|By Lacey Thoms||
|March 2, 2016 03:15 PM EST||
Recently, Forbes contributing writer and enterprise software, application development, and data management expert Adrian Bridgwater discussed how important it is to understand what freedom really means in the open source world. In open source, the word “free” refers to the liberty that users have in running, distributing, changing and improving the software, rather than its price.
In fact, while “free” is an appealing word to many C-suite executives, it’s of prime importance that those who are just now considering implementing open source software in their organization understand that it’s the liberty that open source allows that benefits the enterprise, not necessarily the price tag. Open source allows for great freedom for how software is modified, used and shared within an organization, which can lead to greater creativity, innovation, and productivity free from licensing or functionality concerns.
Bridgwater stressed that open source must be kept “open” in order for it to provide the most benefits to an enterprise. Developers both inside and outside of the organization should all be able to participate contribute to design and development of open source projects. What this means for an enterprise is keeping the technical aspects of the open source product, the improvements and changes being made, and other contributions in the public eye, rather than hiding them or thinking of them as “proprietary.” This is one way that open source remains a thriving and vital community, but it can also go against the way C-suite executives usually think about their business and their assets.
A few more points to consider when using open source software on the corporate level:
Find ways to give back: The way enterprises “pay” for open source software isn’t necessarily in dollars.

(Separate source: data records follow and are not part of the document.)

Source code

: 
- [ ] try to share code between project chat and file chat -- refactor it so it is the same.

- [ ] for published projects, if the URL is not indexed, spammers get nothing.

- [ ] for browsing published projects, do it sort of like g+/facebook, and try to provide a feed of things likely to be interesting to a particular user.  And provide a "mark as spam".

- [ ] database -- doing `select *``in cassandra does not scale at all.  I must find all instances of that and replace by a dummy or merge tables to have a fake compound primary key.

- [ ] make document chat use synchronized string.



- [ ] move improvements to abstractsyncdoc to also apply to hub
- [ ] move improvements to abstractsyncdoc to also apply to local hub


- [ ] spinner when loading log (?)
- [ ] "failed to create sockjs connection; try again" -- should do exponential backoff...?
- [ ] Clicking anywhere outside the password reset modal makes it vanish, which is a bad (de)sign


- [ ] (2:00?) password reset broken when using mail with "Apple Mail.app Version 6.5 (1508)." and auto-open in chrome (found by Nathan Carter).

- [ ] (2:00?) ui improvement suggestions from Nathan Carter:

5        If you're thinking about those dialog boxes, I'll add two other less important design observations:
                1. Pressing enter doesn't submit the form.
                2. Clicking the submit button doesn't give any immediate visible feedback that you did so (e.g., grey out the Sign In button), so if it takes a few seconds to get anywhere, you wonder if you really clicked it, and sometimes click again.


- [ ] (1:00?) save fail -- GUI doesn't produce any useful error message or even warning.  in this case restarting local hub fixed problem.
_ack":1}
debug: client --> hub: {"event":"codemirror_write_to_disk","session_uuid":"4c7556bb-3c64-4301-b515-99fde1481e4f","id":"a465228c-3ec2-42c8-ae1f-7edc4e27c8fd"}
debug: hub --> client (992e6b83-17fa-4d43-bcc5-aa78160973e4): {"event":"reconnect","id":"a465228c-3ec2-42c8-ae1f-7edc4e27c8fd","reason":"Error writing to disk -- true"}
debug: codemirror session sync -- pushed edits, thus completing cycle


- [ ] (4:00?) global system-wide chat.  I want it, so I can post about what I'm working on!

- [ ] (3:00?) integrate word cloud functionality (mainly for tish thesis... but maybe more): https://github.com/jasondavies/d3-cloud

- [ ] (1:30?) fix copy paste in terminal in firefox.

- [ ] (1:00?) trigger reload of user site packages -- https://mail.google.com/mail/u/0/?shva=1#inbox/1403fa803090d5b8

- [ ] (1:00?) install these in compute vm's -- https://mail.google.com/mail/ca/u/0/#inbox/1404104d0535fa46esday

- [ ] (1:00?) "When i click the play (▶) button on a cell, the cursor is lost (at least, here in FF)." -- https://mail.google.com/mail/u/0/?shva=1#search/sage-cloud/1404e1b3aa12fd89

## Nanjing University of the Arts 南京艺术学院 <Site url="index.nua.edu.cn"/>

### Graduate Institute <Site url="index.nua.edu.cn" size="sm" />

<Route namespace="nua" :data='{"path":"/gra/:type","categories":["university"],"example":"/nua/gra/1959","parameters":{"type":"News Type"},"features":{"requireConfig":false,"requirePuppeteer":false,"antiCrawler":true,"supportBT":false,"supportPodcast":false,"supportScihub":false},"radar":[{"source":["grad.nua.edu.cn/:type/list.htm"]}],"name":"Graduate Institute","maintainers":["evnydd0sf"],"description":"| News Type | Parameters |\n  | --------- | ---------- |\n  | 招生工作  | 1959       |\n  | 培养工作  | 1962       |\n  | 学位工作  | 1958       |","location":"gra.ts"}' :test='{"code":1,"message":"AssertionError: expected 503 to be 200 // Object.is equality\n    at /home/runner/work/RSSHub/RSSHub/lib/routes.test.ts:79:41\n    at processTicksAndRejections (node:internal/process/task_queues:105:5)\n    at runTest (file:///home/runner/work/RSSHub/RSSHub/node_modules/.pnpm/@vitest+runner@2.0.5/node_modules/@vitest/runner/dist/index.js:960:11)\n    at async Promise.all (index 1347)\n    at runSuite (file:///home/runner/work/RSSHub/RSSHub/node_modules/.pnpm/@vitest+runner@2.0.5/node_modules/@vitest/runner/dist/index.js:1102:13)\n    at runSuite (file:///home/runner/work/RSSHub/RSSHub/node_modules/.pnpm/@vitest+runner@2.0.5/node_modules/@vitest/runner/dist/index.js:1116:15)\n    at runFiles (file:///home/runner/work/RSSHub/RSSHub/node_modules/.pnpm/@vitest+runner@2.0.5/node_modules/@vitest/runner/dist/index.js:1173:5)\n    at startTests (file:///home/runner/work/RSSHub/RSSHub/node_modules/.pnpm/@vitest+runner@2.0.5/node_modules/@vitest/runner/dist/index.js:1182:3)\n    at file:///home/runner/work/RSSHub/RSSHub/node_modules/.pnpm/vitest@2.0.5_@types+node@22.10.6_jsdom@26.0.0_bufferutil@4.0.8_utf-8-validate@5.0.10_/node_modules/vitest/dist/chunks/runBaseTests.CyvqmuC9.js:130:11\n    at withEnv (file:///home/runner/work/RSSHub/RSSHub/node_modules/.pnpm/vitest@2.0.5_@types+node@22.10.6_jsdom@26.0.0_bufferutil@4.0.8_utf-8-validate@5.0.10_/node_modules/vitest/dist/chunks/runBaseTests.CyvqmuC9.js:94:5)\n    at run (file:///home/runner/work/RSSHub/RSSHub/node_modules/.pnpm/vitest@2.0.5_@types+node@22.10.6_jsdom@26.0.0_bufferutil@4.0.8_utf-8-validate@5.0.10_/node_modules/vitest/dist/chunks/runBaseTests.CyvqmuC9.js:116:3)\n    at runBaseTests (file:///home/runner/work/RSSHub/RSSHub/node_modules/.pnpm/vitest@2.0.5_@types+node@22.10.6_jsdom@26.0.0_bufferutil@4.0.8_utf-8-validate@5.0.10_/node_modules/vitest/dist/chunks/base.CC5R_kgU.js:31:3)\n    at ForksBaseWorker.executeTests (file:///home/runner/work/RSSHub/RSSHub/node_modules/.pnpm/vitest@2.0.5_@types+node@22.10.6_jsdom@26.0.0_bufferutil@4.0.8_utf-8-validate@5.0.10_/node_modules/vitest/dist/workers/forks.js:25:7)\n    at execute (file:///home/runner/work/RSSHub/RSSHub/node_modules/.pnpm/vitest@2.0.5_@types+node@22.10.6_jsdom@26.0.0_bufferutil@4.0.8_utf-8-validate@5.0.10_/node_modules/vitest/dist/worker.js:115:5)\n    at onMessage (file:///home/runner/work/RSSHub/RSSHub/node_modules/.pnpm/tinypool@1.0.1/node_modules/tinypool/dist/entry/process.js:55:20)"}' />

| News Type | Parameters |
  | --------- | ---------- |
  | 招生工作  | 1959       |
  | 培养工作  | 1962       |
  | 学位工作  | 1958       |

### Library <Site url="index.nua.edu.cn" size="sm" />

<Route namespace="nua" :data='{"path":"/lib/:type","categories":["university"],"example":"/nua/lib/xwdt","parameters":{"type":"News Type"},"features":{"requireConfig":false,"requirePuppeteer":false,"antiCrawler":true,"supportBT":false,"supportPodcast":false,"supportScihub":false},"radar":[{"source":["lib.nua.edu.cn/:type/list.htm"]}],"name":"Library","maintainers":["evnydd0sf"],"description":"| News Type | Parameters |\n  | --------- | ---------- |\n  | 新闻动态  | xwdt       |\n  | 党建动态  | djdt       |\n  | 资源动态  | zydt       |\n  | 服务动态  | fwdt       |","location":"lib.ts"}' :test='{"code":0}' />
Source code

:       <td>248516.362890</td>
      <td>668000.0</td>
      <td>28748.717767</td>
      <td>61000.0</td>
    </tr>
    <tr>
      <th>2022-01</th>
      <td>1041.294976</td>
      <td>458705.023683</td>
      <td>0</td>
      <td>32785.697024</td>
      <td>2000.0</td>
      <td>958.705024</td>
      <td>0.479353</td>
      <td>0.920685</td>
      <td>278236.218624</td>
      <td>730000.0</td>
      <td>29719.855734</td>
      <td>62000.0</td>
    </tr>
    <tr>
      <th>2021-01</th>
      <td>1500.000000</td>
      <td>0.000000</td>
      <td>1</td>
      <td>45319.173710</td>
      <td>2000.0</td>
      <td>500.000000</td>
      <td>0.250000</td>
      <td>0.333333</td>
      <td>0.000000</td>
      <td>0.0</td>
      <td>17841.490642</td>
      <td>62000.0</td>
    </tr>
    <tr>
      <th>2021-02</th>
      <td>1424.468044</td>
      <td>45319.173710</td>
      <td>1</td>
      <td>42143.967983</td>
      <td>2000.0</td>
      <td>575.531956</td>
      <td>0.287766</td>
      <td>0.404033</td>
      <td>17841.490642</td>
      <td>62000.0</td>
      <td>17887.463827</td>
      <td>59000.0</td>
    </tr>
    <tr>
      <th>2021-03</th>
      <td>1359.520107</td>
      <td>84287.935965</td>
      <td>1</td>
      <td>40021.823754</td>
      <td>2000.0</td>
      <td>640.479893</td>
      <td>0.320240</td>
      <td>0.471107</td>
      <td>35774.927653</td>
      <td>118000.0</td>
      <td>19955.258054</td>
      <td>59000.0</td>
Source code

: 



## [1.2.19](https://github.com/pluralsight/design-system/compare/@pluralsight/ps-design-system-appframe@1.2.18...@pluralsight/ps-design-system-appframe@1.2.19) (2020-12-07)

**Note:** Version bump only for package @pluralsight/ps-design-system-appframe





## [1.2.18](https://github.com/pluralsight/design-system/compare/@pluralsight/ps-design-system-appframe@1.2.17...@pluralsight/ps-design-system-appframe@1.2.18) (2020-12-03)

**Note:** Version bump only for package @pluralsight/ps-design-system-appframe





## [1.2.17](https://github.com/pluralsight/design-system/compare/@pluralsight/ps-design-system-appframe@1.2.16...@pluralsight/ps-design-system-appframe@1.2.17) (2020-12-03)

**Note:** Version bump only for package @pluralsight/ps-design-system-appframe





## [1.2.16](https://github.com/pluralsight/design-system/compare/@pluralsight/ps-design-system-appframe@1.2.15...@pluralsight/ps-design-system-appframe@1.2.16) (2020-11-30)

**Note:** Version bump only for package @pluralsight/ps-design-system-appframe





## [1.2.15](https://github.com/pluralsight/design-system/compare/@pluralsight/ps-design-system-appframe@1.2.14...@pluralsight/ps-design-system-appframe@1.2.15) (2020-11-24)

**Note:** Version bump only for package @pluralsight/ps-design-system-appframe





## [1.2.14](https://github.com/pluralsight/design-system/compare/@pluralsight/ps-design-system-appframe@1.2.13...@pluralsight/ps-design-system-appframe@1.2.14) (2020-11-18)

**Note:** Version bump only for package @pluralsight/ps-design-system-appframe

Providing user feedback on the product, contributing new code, and providing documentation updates all help support the community and keep the open source application thriving.
Keep it open: Understand that the strength of open source is the community of people who collaborate on and contribute to it. Think of your organization’s contributions to open source as part of your “payment,” as well as a way to keep it truly free.
Find the freedom in the functionality: Since open source can be manipulated, changed and modified to fit a variety of unique needs and applications, it can represent a great benefit to the enterprise. However, it’s important to keep in mind that the true freedom in open source is about liberty and inclusiveness, rather than the bottom line.
Open source is changing the way that software is developed and used at every level of the organization. Embracing the meaning behind open source opens up new avenues of possibility for software use and development within the enterprise, as well as a chance to become part of a thriving and vital community. The more you give back to open source, the more you get. Open source is all about sharing, and although the price tag might be attractive, it’s not where the true freedom lies.